Tümörün büyüklüğü çevresindeki organları veya önemli kimyasalları taşıyan kanalları etkilemektedir. Örneğin, pankreastaki bir tümör safra kanallarına hasar vererek tıkamaya bağlı sarılığa sebep olabilmektedir. Beyin tümörleri beynin önemli yerlerine baskı yaparak bayılmalara veya daha ciddi sağlık problemlerine sebep olmaktadır.

 

İştahsızlık, kilo kaybı, yorgunluk gibi sonuçlarda yaygın bir şekilde görülebilir.
Son yılların en popüler malzemelerinden biri Grafendir.  Dikkat çekici özelliklerinden dolayı Grafen birçok alanda kullanılmaktadır. Örneğin, Grafen hafif, kuvvetli, esnek ve iletken bir malzemedir. Manchester Üniversitesindeki araştırmacılar, Grafenin bu karakteristik özelliklerini keşfettiklerinden dolayı 2010 yılında Nobel Fizik Ödülünü kazanmışlardır.

 

Grafen ve Grafen temelli malzemelerin, fiziksel araştırmalarının yanı sıra biyolojik alanlardaki araştırmaları da dünya çapında devam etmektedir. Manchester Üniversitesi Hücre Metabolizma Merkezinin yöneticisi olan Profesör Lisanti, kanser hücrelerinin birçok tümörlü yapıları oluşturmasının yanı sıra, kemoterapi, radyoterapi ve zorlu ameliyat süreçlerinden sonra bile vücutta varlığını sürdürdüklerini söylemiştir. Bu tip kök hücreler kanserin bütün vücutta yayılmasına sebep olmaktadır.

 

Kanser hücrelerinin vücuttaki yayılım prosesine tıp alanında metastaz denmektedir. Kanser ölümlerinin %90 gerçekte kanserden değil bu metastaz prosesinden kaynaklanmaktadır.

 

Kanserli kök hücreler diğer hücre tipleri gibi davranmazlar.  İlaç tedavisinden, radyoterapiden veya kemoterapiden etkilenmeyebilirler. Dolayısıyla, tedavi sonrasında tümörlerin nüksetmesi konusunda kanserli kök hücreler önemli role sahiptirler.

 

Kanserli hücrelerin bu tip karakteristik özelliklerinden dolayı da kanser dünya çapında çözümü olmayan bir problem haline gelmiştir.

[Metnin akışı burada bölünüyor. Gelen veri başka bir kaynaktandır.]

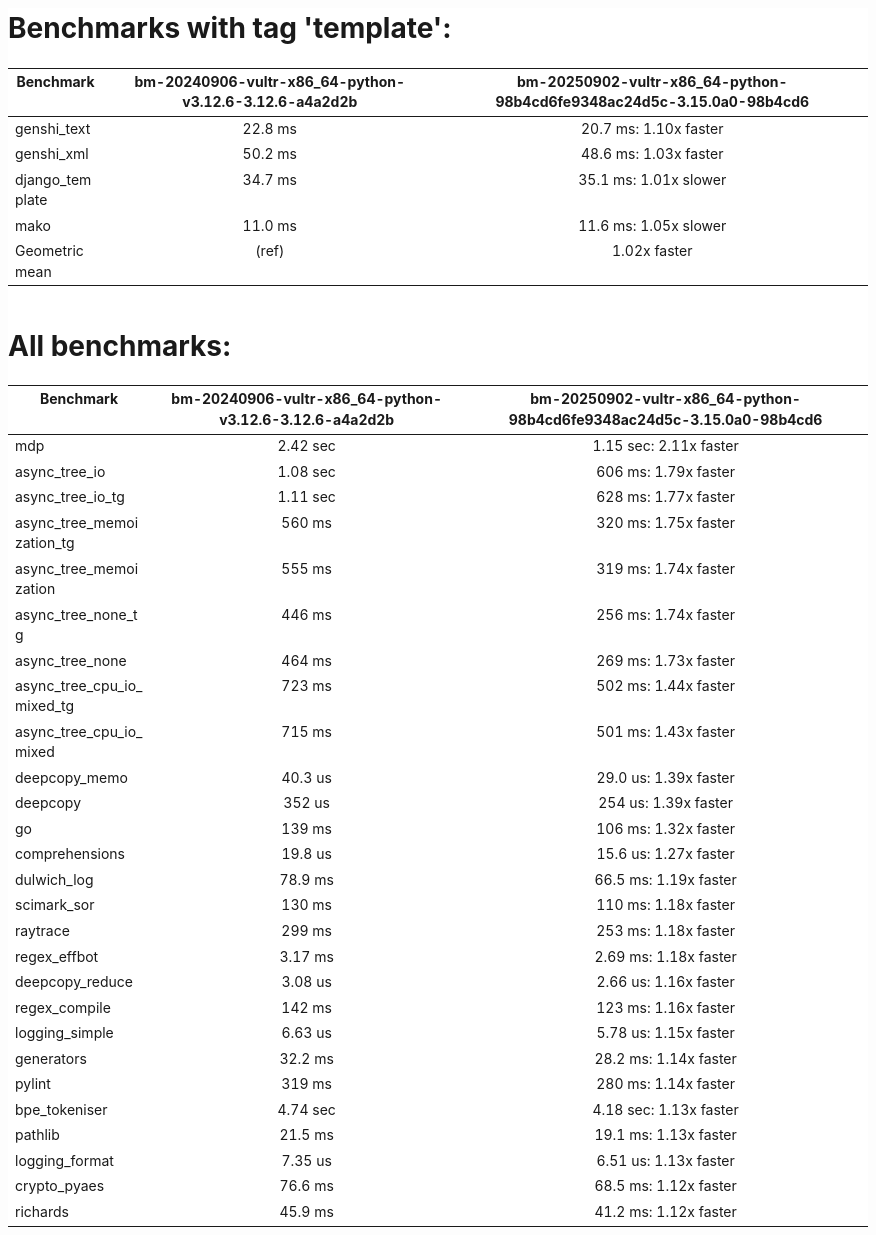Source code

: Benchmarks with tag 'template':
===============================

| Benchmark       | bm-20240906-vultr-x86_64-python-v3.12.6-3.12.6-a4a2d2b | bm-20250902-vultr-x86_64-python-98b4cd6fe9348ac24d5c-3.15.0a0-98b4cd6 |
|-----------------|:------------------------------------------------------:|:---------------------------------------------------------------------:|
| genshi_text     | 22.8 ms                                                | 20.7 ms: 1.10x faster                                                 |
| genshi_xml      | 50.2 ms                                                | 48.6 ms: 1.03x faster                                                 |
| django_template | 34.7 ms                                                | 35.1 ms: 1.01x slower                                                 |
| mako            | 11.0 ms                                                | 11.6 ms: 1.05x slower                                                 |
| Geometric mean  | (ref)                                                  | 1.02x faster                                                          |

All benchmarks:
===============

| Benchmark                  | bm-20240906-vultr-x86_64-python-v3.12.6-3.12.6-a4a2d2b | bm-20250902-vultr-x86_64-python-98b4cd6fe9348ac24d5c-3.15.0a0-98b4cd6 |
|----------------------------|:------------------------------------------------------:|:---------------------------------------------------------------------:|
| mdp                        | 2.42 sec                                               | 1.15 sec: 2.11x faster                                                |
| async_tree_io              | 1.08 sec                                               | 606 ms: 1.79x faster                                                  |
| async_tree_io_tg           | 1.11 sec                                               | 628 ms: 1.77x faster                                                  |
| async_tree_memoization_tg  | 560 ms                                                 | 320 ms: 1.75x faster                                                  |
| async_tree_memoization     | 555 ms                                                 | 319 ms: 1.74x faster                                                  |
| async_tree_none_tg         | 446 ms                                                 | 256 ms: 1.74x faster                                                  |
| async_tree_none            | 464 ms                                                 | 269 ms: 1.73x faster                                                  |
| async_tree_cpu_io_mixed_tg | 723 ms                                                 | 502 ms: 1.44x faster                                                  |
| async_tree_cpu_io_mixed    | 715 ms                                                 | 501 ms: 1.43x faster                                                  |
| deepcopy_memo              | 40.3 us                                                | 29.0 us: 1.39x faster                                                 |
| deepcopy                   | 352 us                                                 | 254 us: 1.39x faster                                                  |
| go                         | 139 ms                                                 | 106 ms: 1.32x faster                                                  |
| comprehensions             | 19.8 us                                                | 15.6 us: 1.27x faster                                                 |
| dulwich_log                | 78.9 ms                                                | 66.5 ms: 1.19x faster                                                 |
| scimark_sor                | 130 ms                                                 | 110 ms: 1.18x faster                                                  |
| raytrace                   | 299 ms                                                 | 253 ms: 1.18x faster                                                  |
| regex_effbot               | 3.17 ms                                                | 2.69 ms: 1.18x faster                                                 |
| deepcopy_reduce            | 3.08 us                                                | 2.66 us: 1.16x faster                                                 |
| regex_compile              | 142 ms                                                 | 123 ms: 1.16x faster                                                  |
| logging_simple             | 6.63 us                                                | 5.78 us: 1.15x faster                                                 |
| generators                 | 32.2 ms                                                | 28.2 ms: 1.14x faster                                                 |
| pylint                     | 319 ms                                                 | 280 ms: 1.14x faster                                                  |
| bpe_tokeniser              | 4.74 sec                                               | 4.18 sec: 1.13x faster                                                |
| pathlib                    | 21.5 ms                                                | 19.1 ms: 1.13x faster                                                 |
| logging_format             | 7.35 us                                                | 6.51 us: 1.13x faster                                                 |
| crypto_pyaes               | 76.6 ms                                                | 68.5 ms: 1.12x faster                                                 |
| richards                   | 45.9 ms                                                | 41.2 ms: 1.12x faster                                                 |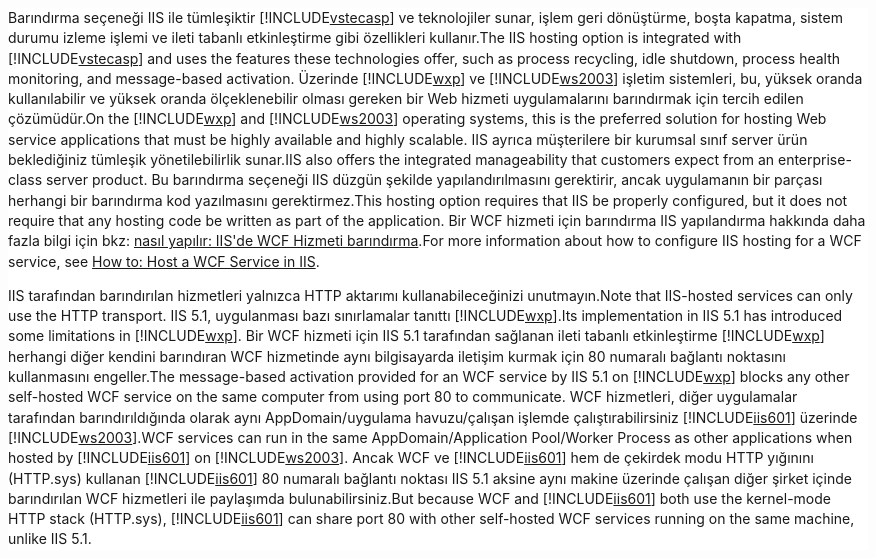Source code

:  <span data-ttu-id="2b1eb-134">Barındırma seçeneği IIS ile tümleşiktir [!INCLUDE[vstecasp](../../../includes/vstecasp-md.md)] ve teknolojiler sunar, işlem geri dönüştürme, boşta kapatma, sistem durumu izleme işlemi ve ileti tabanlı etkinleştirme gibi özellikleri kullanır.</span><span class="sxs-lookup"><span data-stu-id="2b1eb-134">The IIS hosting option is integrated with [!INCLUDE[vstecasp](../../../includes/vstecasp-md.md)] and uses the features these technologies offer, such as process recycling, idle shutdown, process health monitoring, and message-based activation.</span></span> <span data-ttu-id="2b1eb-135">Üzerinde [!INCLUDE[wxp](../../../includes/wxp-md.md)] ve [!INCLUDE[ws2003](../../../includes/ws2003-md.md)] işletim sistemleri, bu, yüksek oranda kullanılabilir ve yüksek oranda ölçeklenebilir olması gereken bir Web hizmeti uygulamalarını barındırmak için tercih edilen çözümüdür.</span><span class="sxs-lookup"><span data-stu-id="2b1eb-135">On the [!INCLUDE[wxp](../../../includes/wxp-md.md)] and [!INCLUDE[ws2003](../../../includes/ws2003-md.md)] operating systems, this is the preferred solution for hosting Web service applications that must be highly available and highly scalable.</span></span> <span data-ttu-id="2b1eb-136">IIS ayrıca müşterilere bir kurumsal sınıf server ürün beklediğiniz tümleşik yönetilebilirlik sunar.</span><span class="sxs-lookup"><span data-stu-id="2b1eb-136">IIS also offers the integrated manageability that customers expect from an enterprise-class server product.</span></span> <span data-ttu-id="2b1eb-137">Bu barındırma seçeneği IIS düzgün şekilde yapılandırılmasını gerektirir, ancak uygulamanın bir parçası herhangi bir barındırma kod yazılmasını gerektirmez.</span><span class="sxs-lookup"><span data-stu-id="2b1eb-137">This hosting option requires that IIS be properly configured, but it does not require that any hosting code be written as part of the application.</span></span> <span data-ttu-id="2b1eb-138">Bir WCF hizmeti için barındırma IIS yapılandırma hakkında daha fazla bilgi için bkz: [nasıl yapılır: IIS'de WCF Hizmeti barındırma](../../../docs/framework/wcf/feature-details/how-to-host-a-wcf-service-in-iis.md).</span><span class="sxs-lookup"><span data-stu-id="2b1eb-138">For more information about how to configure IIS hosting for a WCF service, see [How to: Host a WCF Service in IIS](../../../docs/framework/wcf/feature-details/how-to-host-a-wcf-service-in-iis.md).</span></span>  
  
 <span data-ttu-id="2b1eb-139">IIS tarafından barındırılan hizmetleri yalnızca HTTP aktarımı kullanabileceğinizi unutmayın.</span><span class="sxs-lookup"><span data-stu-id="2b1eb-139">Note that IIS-hosted services can only use the HTTP transport.</span></span> <span data-ttu-id="2b1eb-140">IIS 5.1, uygulanması bazı sınırlamalar tanıttı [!INCLUDE[wxp](../../../includes/wxp-md.md)].</span><span class="sxs-lookup"><span data-stu-id="2b1eb-140">Its implementation in IIS 5.1 has introduced some limitations in [!INCLUDE[wxp](../../../includes/wxp-md.md)].</span></span> <span data-ttu-id="2b1eb-141">Bir WCF hizmeti için IIS 5.1 tarafından sağlanan ileti tabanlı etkinleştirme [!INCLUDE[wxp](../../../includes/wxp-md.md)] herhangi diğer kendini barındıran WCF hizmetinde aynı bilgisayarda iletişim kurmak için 80 numaralı bağlantı noktasını kullanmasını engeller.</span><span class="sxs-lookup"><span data-stu-id="2b1eb-141">The message-based activation provided for an WCF service by IIS 5.1 on [!INCLUDE[wxp](../../../includes/wxp-md.md)] blocks any other self-hosted WCF service on the same computer from using port 80 to communicate.</span></span> <span data-ttu-id="2b1eb-142">WCF hizmetleri, diğer uygulamalar tarafından barındırıldığında olarak aynı AppDomain/uygulama havuzu/çalışan işlemde çalıştırabilirsiniz [!INCLUDE[iis601](../../../includes/iis601-md.md)] üzerinde [!INCLUDE[ws2003](../../../includes/ws2003-md.md)].</span><span class="sxs-lookup"><span data-stu-id="2b1eb-142">WCF services can run in the same AppDomain/Application Pool/Worker Process as other applications when hosted by [!INCLUDE[iis601](../../../includes/iis601-md.md)] on [!INCLUDE[ws2003](../../../includes/ws2003-md.md)].</span></span> <span data-ttu-id="2b1eb-143">Ancak WCF ve [!INCLUDE[iis601](../../../includes/iis601-md.md)] hem de çekirdek modu HTTP yığınını (HTTP.sys) kullanan [!INCLUDE[iis601](../../../includes/iis601-md.md)] 80 numaralı bağlantı noktası IIS 5.1 aksine aynı makine üzerinde çalışan diğer şirket içinde barındırılan WCF hizmetleri ile paylaşımda bulunabilirsiniz.</span><span class="sxs-lookup"><span data-stu-id="2b1eb-143">But because WCF and [!INCLUDE[iis601](../../../includes/iis601-md.md)] both use the kernel-mode HTTP stack (HTTP.sys), [!INCLUDE[iis601](../../../includes/iis601-md.md)] can share port 80 with other self-hosted WCF services running on the same machine, unlike IIS 5.1.</span></span>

Bilim insanları, kanseri moleküler seviye yok edebilmek için çeşitli tedavi yöntemleri geliştirmişlerdir. Bu yöntemler, vücuttaki genetik anahtarları ve molekülleri etkileyerek kanserli hücrelerin büyümesini engellemektedir.

 

Gen tedavi yöntemlerini içeren klinik denemeler hala devam eden çalışmalardır. Bu deneysel çalışmalar, hastalığı önlemek veya tedavi etmek için kişilerin hücrelerine genetik maddeler eklenmesi hakkındaki konular içermektedir.

 

Kanser tedavisinde, Grafen oksit en çok umut vaat eden malzemelerden biridir. Son yıllarda da Grafen ve Grafen temelli maddeler kanser tedavilerinde adı geçen en popüler malzemeler olmuştur.

 

Dr. Lisanti, grafen oksit malzemesinin suda kararlı olduğunu ve bu özelliği sayesinde birçok biyomedikal alanda kullanılabileceğini belirtmiştir. Grafen oksit kanser hücrelerine kolayca bağlanabilir ve hücrelerin içine nüfuz edebilir böylece ilaç salınımında kullanılabilecek bir maddedir. Ayrıca, Grafen oksit etkili bir anti kanser ilacı olarak da kullanılabilmektedir.

 

Grafen oksit kanserli hücrelere uygulandığı zaman, kanser kök hücreleri tümör yapılarını oluşturamamakla beraber kanser olmayan kök hücrelere dönüşümünü sağlamaktadır. Bunun anlamı, Grafen oksit sadece kanserli hücrelerin tespitinde değil kanserin tedavisinde de kullanılabilmektedir.